Barca had the opportunity to inflict on their rivals a third consecutive loss and raise the pressure on Zinedine Zidane. 

Alternatively, the Madrid victory gives them a six-point advantage over the Catalans, having played one more match. 

After Federico Valverde and Ansu Fati had traded early strikes in a frantic game that defied those expecting more proof of two heavyweights in decline, Sergio Ramos' penalty and a late Luka Modric goal finished off Barcelona.

Barcelona could feel difficult to do, particularly as after a check by VAR and a hugely exaggerated fall by Madrid's captain after Clement Lenglet tugged his shirt, Ramos' penalty was awarded. 

But aside from an impressive spell in the first half, when an inspired Lionel Messi threatened to win the game on his own, for longer spells Madrid was dominant and, when it counted, pulled away.

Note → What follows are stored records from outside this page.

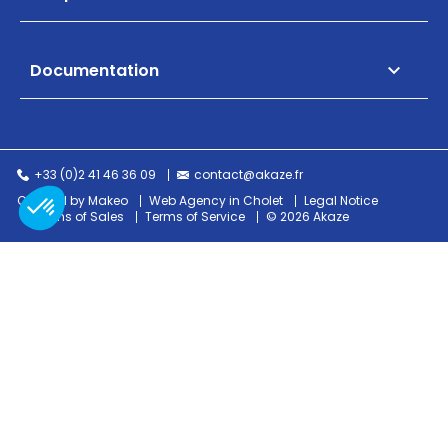
Documentation

+33 (0)2 41 46 36 09
contact@akaze.fr
Created by Makeo
Web Agency in Cholet
Legal Notice
Terms of Sales
Terms of Service
© 2026 Akaze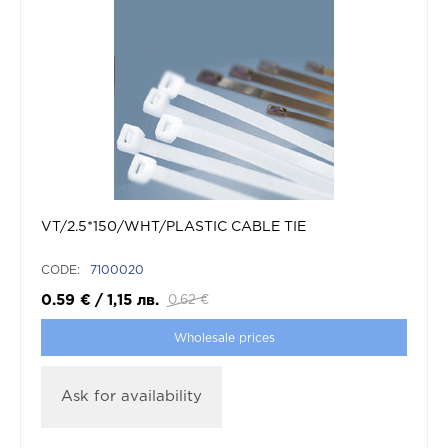
VT/2.5*150/WHT/PLASTIC CABLE TIE
CODE:
7100020
0.59
€
/
1,15
лв.
0.62
€
Wholesale prices
Ask for availability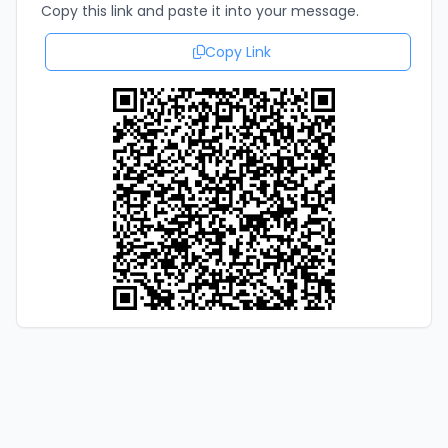
Copy this link and paste it into your message.
Copy Link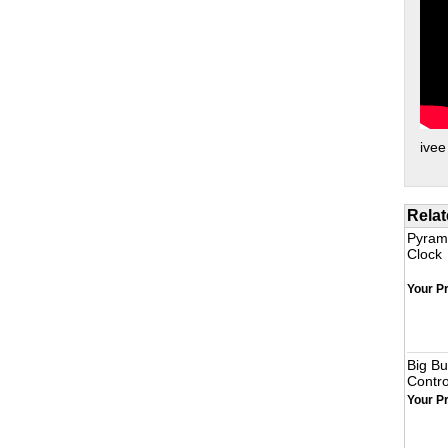
ivee
Relat
Pyrami
Clock
Your Pr
Big B
Contro
Your Pr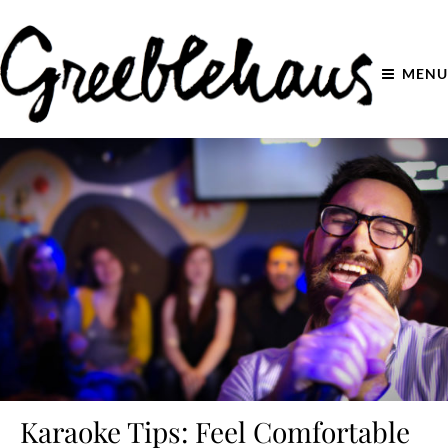
MENU
Karaoke Tips: Feel Comfortable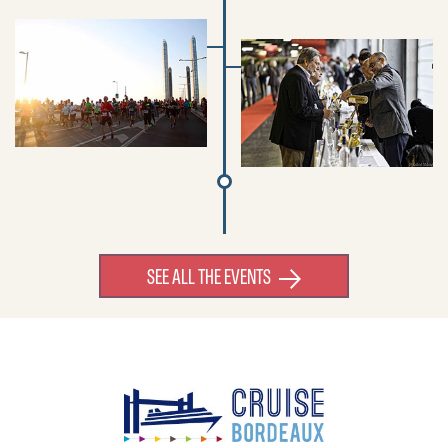
SEE ALL THE EVENTS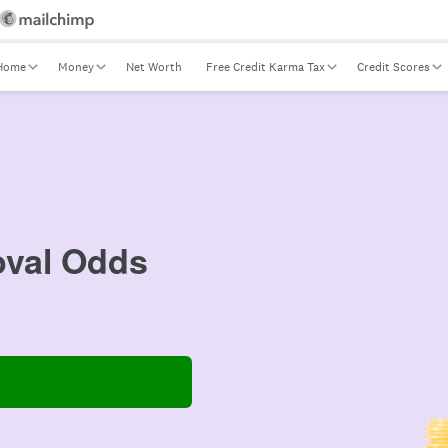
Home
Money
Net Worth
Free Credit Karma Tax
Credit Scores
val Odds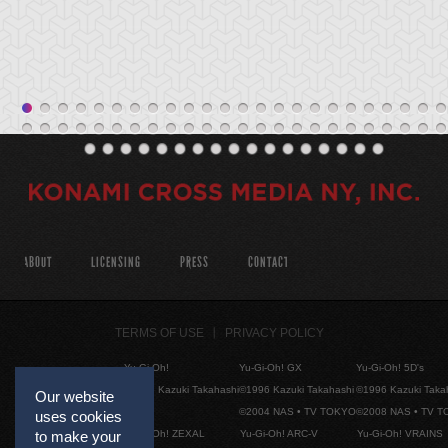
ABOUT
LICENSING
PRESS
CONTACT
TERMS OF USE
PRIVACY POLICY
Yu-Gi-Oh!
Yu-Gi-Oh! GX
Yu-Gi-Oh! 5D's
©1996 Kazuki Takahashi
©1996 Kazuki Takahashi
©1996 Kazuki Taka
Our website
©2004 NAS • TV TOKYO
©2008 NAS • TV 
uses cookies
to make your
Yu-Gi-Oh! ZEXAL
Yu-Gi-Oh! ARC-V
Yu-Gi-Oh! VRAINS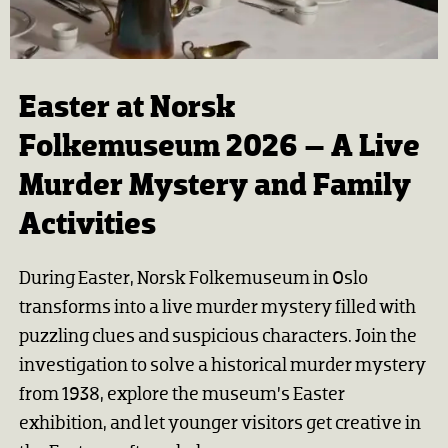
Easter at Norsk
Folkemuseum 2026 – A Live
Murder Mystery and Family
Activities
During Easter, Norsk Folkemuseum in Oslo
transforms into a live murder mystery filled with
puzzling clues and suspicious characters. Join the
investigation to solve a historical murder mystery
from 1938, explore the museum’s Easter
exhibition, and let younger visitors get creative in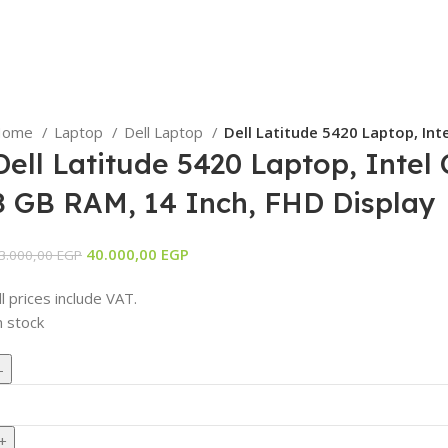
Home
Laptop
Dell Laptop
Dell Latitude 5420 Laptop, Int
Dell Latitude 5420 Laptop, Intel
8 GB RAM, 14 Inch, FHD Display
Original
Current
40.000,00
EGP
3.000,00
EGP
price
price
ll prices include VAT.
was:
is:
n stock
43.000,00 EGP.
40.000,00 EGP.
ell
atitude
420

This was the first Clasico of Ronald Koeman as coach of Barcelona and some of the strain Zidane must have felt from a defeat is now transferred to the Dutchman who, from his first six games in charge, has overseen just three wins. 

On Wednesday in the Champions League, Barcelona faces Juventus, without the suspended Gerard Pique. 

Now any Barca set-back is seen through the prism of the future of Messi as well. The Argentinean, who failed last summer in his attempt to leave, still has to score this season from open play.